SUPPLIED PASSAGE.
___

Stuck on an issue?

Lightrun Answers was designed to reduce the constant googling that comes with debugging 3rd party libraries. It collects links to all the places you might be looking at while hunting down a tough bug.

And, if you’re still stuck at the end, we’re happy to hop on a call to see how we can help out.

Pybullet SubprocVecEnv Multiprocessing leads to Broken Pipe Error

See original GitHub issue

Dear All,

I am new to SB3. I have been able to run few basic codes. Recently, I trained KukaDiverseObjectEnv successfully with SAC algorithm. Now I want to run multiple environments using SubProcVecEnv. It did not work for me. I want to share my experience here and hopefully, someone will be able to help me in fixing this bug. I am running all these codes on Google Colab.

___

LISTING.
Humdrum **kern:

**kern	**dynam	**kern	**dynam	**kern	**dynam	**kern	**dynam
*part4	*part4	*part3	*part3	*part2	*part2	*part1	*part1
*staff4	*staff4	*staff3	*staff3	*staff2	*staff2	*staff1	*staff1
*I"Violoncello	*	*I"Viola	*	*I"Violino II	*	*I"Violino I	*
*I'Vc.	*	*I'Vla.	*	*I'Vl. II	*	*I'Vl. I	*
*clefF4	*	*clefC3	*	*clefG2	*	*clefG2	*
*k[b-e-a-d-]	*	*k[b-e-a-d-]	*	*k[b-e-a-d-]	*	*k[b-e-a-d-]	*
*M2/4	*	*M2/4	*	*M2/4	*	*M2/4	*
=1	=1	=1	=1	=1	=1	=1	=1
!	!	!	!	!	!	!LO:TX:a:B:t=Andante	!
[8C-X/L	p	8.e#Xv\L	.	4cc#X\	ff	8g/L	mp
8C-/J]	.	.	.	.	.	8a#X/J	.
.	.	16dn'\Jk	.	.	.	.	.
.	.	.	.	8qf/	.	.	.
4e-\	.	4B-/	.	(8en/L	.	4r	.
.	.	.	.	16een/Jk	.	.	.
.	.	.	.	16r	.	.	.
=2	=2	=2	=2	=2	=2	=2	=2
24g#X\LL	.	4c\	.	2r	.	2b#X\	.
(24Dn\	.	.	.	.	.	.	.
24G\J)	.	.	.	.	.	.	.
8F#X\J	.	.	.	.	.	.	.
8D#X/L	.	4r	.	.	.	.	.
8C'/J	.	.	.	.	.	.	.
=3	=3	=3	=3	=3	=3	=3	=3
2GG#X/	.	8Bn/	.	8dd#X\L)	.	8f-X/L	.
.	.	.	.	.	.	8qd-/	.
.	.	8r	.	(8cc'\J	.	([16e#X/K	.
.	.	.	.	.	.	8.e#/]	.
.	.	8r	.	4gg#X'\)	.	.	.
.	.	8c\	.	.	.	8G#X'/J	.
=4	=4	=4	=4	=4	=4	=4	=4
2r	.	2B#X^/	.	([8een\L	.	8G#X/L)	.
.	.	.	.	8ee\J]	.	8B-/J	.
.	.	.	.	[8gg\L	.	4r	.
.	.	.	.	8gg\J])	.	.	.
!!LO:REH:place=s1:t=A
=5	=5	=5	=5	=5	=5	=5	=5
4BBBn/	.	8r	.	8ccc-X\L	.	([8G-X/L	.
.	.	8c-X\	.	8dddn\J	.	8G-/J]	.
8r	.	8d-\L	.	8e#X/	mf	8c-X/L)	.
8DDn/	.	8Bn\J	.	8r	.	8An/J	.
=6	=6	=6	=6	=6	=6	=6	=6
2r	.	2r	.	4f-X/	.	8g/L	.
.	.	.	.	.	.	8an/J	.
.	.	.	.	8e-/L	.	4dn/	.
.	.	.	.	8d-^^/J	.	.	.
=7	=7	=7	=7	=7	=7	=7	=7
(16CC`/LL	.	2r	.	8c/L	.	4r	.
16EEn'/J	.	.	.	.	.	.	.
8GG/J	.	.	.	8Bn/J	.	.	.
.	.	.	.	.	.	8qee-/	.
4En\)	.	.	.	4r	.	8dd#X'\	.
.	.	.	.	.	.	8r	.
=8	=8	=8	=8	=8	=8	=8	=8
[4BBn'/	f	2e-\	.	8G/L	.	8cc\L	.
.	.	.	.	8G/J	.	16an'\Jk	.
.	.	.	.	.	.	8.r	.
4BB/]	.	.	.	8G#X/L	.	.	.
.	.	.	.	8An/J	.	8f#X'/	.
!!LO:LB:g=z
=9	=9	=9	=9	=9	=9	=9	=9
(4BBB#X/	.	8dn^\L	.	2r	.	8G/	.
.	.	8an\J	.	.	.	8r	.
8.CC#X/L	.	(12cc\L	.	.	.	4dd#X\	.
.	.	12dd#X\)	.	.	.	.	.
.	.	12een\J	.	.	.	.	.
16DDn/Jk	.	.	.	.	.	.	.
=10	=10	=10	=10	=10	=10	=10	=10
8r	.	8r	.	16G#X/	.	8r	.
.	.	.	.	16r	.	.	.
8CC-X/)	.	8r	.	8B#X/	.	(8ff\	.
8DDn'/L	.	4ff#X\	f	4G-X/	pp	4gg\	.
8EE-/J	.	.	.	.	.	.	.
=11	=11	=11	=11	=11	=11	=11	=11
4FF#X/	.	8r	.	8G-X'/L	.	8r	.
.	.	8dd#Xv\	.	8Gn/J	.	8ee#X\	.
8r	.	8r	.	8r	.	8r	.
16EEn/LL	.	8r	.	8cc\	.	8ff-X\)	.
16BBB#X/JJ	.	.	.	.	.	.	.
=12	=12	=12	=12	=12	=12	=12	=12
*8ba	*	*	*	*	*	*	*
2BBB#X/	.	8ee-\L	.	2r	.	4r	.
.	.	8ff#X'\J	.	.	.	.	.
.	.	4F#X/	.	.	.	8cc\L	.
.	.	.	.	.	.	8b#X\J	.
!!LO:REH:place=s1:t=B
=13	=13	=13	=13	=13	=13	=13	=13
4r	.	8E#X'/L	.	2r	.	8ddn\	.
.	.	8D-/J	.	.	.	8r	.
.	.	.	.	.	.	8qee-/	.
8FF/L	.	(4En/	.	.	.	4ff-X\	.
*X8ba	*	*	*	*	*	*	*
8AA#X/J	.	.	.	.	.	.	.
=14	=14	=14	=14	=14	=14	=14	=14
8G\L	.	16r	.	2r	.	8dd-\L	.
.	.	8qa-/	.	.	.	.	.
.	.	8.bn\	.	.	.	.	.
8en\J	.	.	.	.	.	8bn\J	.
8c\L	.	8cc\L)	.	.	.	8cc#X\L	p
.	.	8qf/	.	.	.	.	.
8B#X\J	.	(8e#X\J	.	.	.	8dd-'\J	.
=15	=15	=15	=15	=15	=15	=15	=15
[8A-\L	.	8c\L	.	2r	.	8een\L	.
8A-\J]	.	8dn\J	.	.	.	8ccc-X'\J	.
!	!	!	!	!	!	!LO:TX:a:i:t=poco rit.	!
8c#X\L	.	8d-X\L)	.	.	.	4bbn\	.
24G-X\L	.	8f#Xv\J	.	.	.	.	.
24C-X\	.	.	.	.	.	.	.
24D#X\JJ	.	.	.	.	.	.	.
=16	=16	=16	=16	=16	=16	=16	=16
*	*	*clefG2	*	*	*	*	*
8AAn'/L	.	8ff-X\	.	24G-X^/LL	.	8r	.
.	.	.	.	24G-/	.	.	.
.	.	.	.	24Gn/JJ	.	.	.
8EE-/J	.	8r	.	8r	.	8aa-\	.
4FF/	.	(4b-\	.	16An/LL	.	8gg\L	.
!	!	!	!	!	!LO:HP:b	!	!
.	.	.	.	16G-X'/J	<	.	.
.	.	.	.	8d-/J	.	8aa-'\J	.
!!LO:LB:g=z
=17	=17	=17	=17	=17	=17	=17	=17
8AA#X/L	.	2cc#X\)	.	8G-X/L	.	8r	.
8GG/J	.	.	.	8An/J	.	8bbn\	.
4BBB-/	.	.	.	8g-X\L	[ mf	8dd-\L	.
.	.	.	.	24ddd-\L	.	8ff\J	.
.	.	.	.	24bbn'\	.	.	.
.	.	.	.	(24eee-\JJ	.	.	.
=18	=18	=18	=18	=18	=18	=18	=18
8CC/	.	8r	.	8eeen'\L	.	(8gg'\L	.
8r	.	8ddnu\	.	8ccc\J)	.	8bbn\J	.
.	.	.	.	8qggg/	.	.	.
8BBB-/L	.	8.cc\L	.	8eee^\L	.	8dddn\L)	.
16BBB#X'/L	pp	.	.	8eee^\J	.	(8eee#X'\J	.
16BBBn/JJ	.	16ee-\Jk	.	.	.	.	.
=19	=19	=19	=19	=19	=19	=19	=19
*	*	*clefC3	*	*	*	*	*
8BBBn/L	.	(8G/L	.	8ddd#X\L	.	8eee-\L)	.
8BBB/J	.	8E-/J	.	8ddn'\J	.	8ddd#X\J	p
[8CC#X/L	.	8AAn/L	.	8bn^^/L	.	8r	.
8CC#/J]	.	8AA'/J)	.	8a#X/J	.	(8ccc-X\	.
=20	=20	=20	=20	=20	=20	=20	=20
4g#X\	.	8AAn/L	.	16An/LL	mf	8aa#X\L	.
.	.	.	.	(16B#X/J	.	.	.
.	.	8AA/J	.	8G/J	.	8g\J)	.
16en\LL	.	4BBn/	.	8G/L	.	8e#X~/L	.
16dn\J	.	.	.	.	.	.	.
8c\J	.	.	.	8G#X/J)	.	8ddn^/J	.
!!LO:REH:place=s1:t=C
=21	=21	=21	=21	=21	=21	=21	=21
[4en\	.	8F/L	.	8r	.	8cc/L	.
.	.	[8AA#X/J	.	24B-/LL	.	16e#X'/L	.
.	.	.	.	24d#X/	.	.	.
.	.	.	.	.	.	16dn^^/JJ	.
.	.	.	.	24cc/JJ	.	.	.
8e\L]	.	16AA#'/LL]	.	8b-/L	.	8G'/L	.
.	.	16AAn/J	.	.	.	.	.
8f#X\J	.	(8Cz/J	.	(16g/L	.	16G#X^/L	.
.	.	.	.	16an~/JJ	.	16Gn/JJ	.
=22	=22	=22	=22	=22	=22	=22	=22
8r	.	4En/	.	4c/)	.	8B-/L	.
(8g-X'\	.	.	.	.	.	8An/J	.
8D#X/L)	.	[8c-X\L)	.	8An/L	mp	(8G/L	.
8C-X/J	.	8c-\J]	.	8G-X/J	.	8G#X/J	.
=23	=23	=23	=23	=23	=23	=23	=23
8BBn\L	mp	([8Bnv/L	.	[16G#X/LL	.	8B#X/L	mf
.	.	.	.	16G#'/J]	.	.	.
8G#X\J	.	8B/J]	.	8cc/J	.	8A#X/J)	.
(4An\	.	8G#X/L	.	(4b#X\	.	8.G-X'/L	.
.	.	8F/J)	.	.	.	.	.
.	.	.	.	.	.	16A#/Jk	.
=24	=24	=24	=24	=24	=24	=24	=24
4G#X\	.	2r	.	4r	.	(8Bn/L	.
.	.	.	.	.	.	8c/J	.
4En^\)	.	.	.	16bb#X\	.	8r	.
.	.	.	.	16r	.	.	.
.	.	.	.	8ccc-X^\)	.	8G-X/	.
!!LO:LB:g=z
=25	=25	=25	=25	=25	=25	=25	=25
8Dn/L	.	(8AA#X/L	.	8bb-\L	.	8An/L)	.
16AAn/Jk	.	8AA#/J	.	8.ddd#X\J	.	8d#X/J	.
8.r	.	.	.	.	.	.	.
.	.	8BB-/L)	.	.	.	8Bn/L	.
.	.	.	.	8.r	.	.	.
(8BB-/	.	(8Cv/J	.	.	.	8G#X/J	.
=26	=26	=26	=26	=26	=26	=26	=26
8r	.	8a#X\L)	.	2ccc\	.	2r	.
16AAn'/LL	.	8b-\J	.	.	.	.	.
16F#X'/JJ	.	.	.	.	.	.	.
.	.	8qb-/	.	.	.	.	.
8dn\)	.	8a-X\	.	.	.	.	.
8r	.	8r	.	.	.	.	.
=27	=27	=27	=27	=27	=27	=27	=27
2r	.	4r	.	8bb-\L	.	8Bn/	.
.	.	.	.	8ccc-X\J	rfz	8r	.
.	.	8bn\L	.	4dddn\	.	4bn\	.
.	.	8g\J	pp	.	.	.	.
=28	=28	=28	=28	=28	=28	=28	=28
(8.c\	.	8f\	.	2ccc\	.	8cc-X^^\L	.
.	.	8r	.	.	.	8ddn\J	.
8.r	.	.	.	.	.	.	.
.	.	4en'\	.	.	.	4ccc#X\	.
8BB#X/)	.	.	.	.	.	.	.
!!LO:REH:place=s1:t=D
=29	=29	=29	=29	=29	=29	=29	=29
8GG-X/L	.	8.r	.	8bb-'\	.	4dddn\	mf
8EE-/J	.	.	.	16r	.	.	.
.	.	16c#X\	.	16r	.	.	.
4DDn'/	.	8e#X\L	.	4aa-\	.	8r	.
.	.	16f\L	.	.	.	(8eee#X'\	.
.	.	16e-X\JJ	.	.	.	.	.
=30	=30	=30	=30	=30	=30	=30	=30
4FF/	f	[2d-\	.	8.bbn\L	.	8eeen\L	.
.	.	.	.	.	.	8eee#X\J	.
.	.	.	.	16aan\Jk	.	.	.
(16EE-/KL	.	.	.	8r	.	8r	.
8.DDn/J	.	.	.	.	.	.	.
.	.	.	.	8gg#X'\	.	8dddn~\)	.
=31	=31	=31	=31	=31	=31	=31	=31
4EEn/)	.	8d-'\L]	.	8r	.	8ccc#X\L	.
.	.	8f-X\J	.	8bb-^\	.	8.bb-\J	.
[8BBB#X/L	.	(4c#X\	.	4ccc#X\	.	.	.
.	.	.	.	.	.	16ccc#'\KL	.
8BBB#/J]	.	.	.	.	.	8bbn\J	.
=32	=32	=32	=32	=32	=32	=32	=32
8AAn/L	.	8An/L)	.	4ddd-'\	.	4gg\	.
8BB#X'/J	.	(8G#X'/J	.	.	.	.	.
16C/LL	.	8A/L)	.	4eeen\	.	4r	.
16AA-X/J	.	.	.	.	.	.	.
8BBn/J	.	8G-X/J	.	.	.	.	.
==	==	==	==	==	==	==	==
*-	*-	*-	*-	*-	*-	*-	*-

___

EXERCISE AIM. Reproduce the part of the Pybullet multiprocessing post starting at "See original GitHub" and ending at "on Google Colab.", word for word. The listing was taken from a separate source.

CORRECT OUTPUT.
See original GitHub issue

Dear All,

I am new to SB3. I have been able to run few basic codes. Recently, I trained KukaDiverseObjectEnv successfully with SAC algorithm. Now I want to run multiple environments using SubProcVecEnv. It did not work for me. I want to share my experience here and hopefully, someone will be able to help me in fixing this bug. I am running all these codes on Google Colab.